The tennis legend welcomed her daughter Olympia in 2017.
/ Source: TODAY

Serena Williams recently revealed that she struggled to bond with her unborn daughter. And it's a topic that deserves more attention.

“Throughout my pregnancy, I’d never felt a connection with her,” Williams wrote in a personal essay for Elle. “While I loved being pregnant, I didn’t have that amazing ‘Oh my God, this is my baby’ moment, ever. It’s something people don’t usually talk about, because we’re supposed to be in love from that first second.”

Shruti Bali, an attorney in New Jersey, is glad the 40-year-old tennis legend is shedding light on the subject. She had a similar experience in 2017 and felt very much alone. 

“At every ultrasound, my husband was the one gushing and oohing and aahing,” Bali told TODAY Parents. “Meanwhile, I was completely underwhelmed. I desperately wanted to mirror how he was feeling, but it didn’t happen."

While some women feel an instant bond with their unborn child, for others it can take until the birth or even months after the birth for that connection to take hold. There is no normal.

“Not feeling an immediate connection can leave a person feeling as if something is wrong with them,” mental health professional Dr. Kryss Shane told TODAY Parents. 

"Much like romantic relationships, some claim they knew from the first moment, others took time to recognize the love,” Shane explained. "Every pregnancy is different."

Connections take time

According to Dr. Allison Deutch, director of the Reproductive Psychiatry Program at NYU Langone Psychiatry Associates, statistics show that one in four pregnant women feel little attachment to their unborn child. 

But Deutch said she wouldn’t be surprised if the number is actually higher than 20%. 

“That’s why it’s so powerful for women like Serena Williams to come out and say, ‘This happened to me and I need to share it,’” Deutch told TODAY Parents. “Many women don’t know how common it is because all they see is women lovingly caressing their bumps on social media.”

It wasn't until Williams and her husband, Alexis Ohanian, welcomed their daughter Olympia in September 2017, that she felt a real connection.

“When I finally saw her — and I just knew it was going to be a girl, that was the one thing I knew about her before we even had it confirmed — I loved her right away,” Williams shared in her essay for Elle. “It wasn’t exactly instantaneous, but it was there, and from that seed, it grew.”

Bali said she also felt a rush of love when her son Hayden was placed her arms.

But that isn’t always the case.

“Giving birth is emotionally and physically rigorous. And the fact that as a society, we sort of hand women babies to care for after they’ve been laboring for 36 hours and we’re like, ‘Don’t you love it?’” Deutch said. “That’s a problem.”

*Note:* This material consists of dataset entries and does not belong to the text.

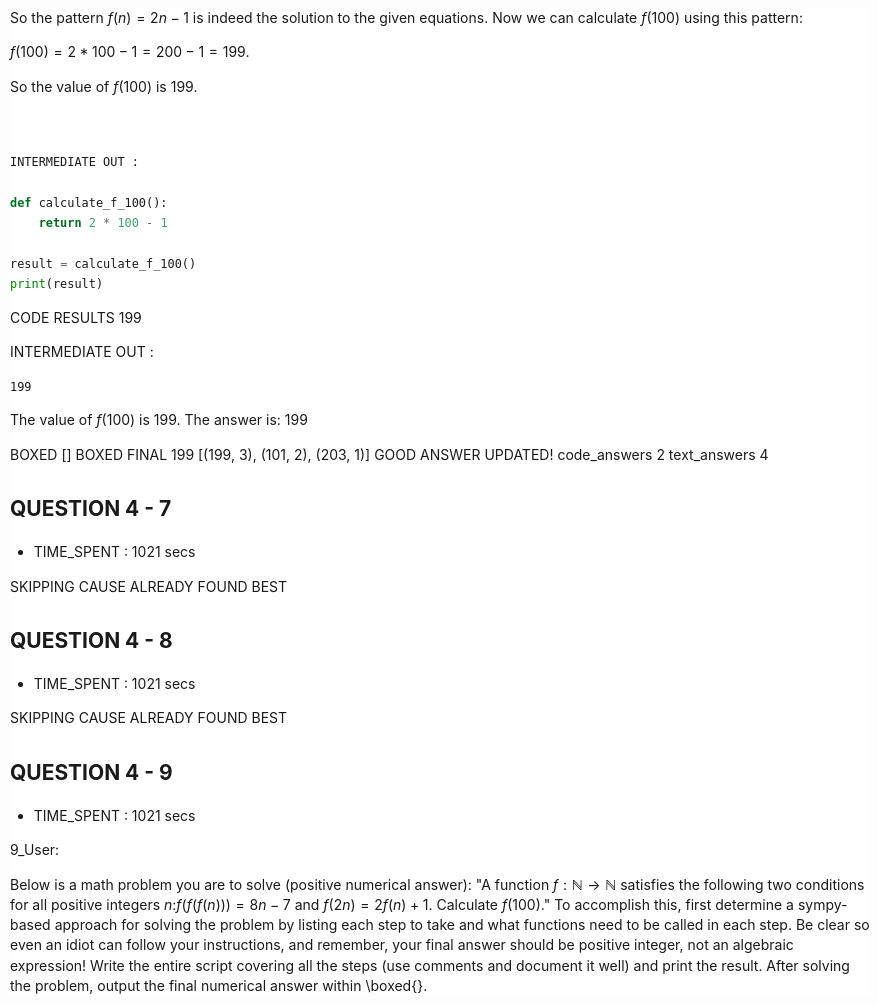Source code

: So the pattern $f(n) = 2n - 1$ is indeed the solution to the given equations. Now we can calculate $f(100)$ using this pattern:

$f(100) = 2*100 - 1 = 200 - 1 = 199$.

So the value of $f(100)$ is 199.

```python


INTERMEDIATE OUT :

def calculate_f_100():
    return 2 * 100 - 1

result = calculate_f_100()
print(result)
```

CODE RESULTS 199

INTERMEDIATE OUT :
```output
199
```
The value of $f(100)$ is 199. The answer is: $199$

BOXED []
BOXED FINAL 199
[(199, 3), (101, 2), (203, 1)]
GOOD ANSWER UPDATED!
code_answers 2 text_answers 4



## QUESTION 4 - 7 
- TIME_SPENT : 1021 secs

SKIPPING CAUSE ALREADY FOUND BEST



## QUESTION 4 - 8 
- TIME_SPENT : 1021 secs

SKIPPING CAUSE ALREADY FOUND BEST



## QUESTION 4 - 9 
- TIME_SPENT : 1021 secs

9_User:

Below is a math problem you are to solve (positive numerical answer):
"A function $f: \mathbb N \to \mathbb N$ satisfies the following two conditions for all positive integers $n$:$f(f(f(n)))=8n-7$ and $f(2n)=2f(n)+1$. Calculate $f(100)$."
To accomplish this, first determine a sympy-based approach for solving the problem by listing each step to take and what functions need to be called in each step. Be clear so even an idiot can follow your instructions, and remember, your final answer should be positive integer, not an algebraic expression!
Write the entire script covering all the steps (use comments and document it well) and print the result. After solving the problem, output the final numerical answer within \boxed{}.
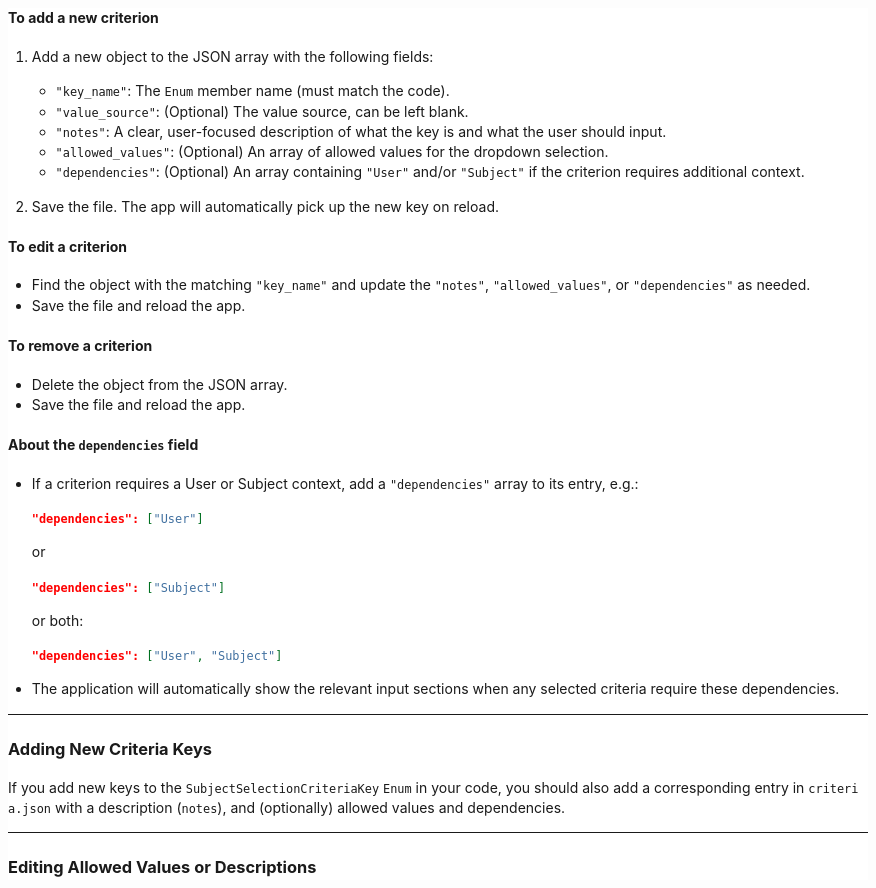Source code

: #### To add a new criterion

1. Add a new object to the JSON array with the following fields:
   - `"key_name"`: The `Enum` member name (must match the code).
   - `"value_source"`: (Optional) The value source, can be left blank.
   - `"notes"`: A clear, user-focused description of what the key is and what the user should input.
   - `"allowed_values"`: (Optional) An array of allowed values for the dropdown selection.
   - `"dependencies"`: (Optional) An array containing `"User"` and/or `"Subject"` if the criterion requires additional context.

2. Save the file. The app will automatically pick up the new key on reload.

#### To edit a criterion

- Find the object with the matching `"key_name"` and update the `"notes"`, `"allowed_values"`, or `"dependencies"` as needed.
- Save the file and reload the app.

#### To remove a criterion

- Delete the object from the JSON array.
- Save the file and reload the app.

#### About the `dependencies` field

- If a criterion requires a User or Subject context, add a `"dependencies"` array to its entry, e.g.:

  ```json
  "dependencies": ["User"]
  ```

  or

  ```json
  "dependencies": ["Subject"]
  ```

  or both:

  ```json
  "dependencies": ["User", "Subject"]
  ```

- The application will automatically show the relevant input sections when any selected criteria require these dependencies.

---

### Adding New Criteria Keys

If you add new keys to the `SubjectSelectionCriteriaKey` `Enum` in your code, you should also add a corresponding entry in `criteria.json` with a description (`notes`), and (optionally) allowed values and dependencies.

---

### Editing Allowed Values or Descriptions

She added that love doesn’t have a timeline.

“I’ve had women say, ‘I didn’t feel that connection until my baby was three months old and they started smiling and giggling,” Deutch said. "But it might take even longer."

It's important to reach out to your doctor if you’re also experiencing symptoms of postpartum depression, which include anger, anxiety, guilt, crying and thoughts of hurting yourself or the baby. 

“Those are signs that something else might be going on,” Deutch noted.

Get-to-know-you games

Deutch encourages expectant parents to have fun when they’re creating their registry.

“It can help you begin to think in a very concrete, tangible way about what it will be like to have a baby,” she said. 

She also suggests writing letters and playing your favorite songs.

“As you get further along in your pregnancy, the baby might respond to your voice and to music with kicks and movement,” Deutch said. 

Shane tells people to be patient and focus on what is universal.

“Envision hugging the child, picture rocking the baby to sleep, attach yourself to the future of taking the child to your favorite park,” she said. “This makes them more real and concrete than abstract while still forming and growing.”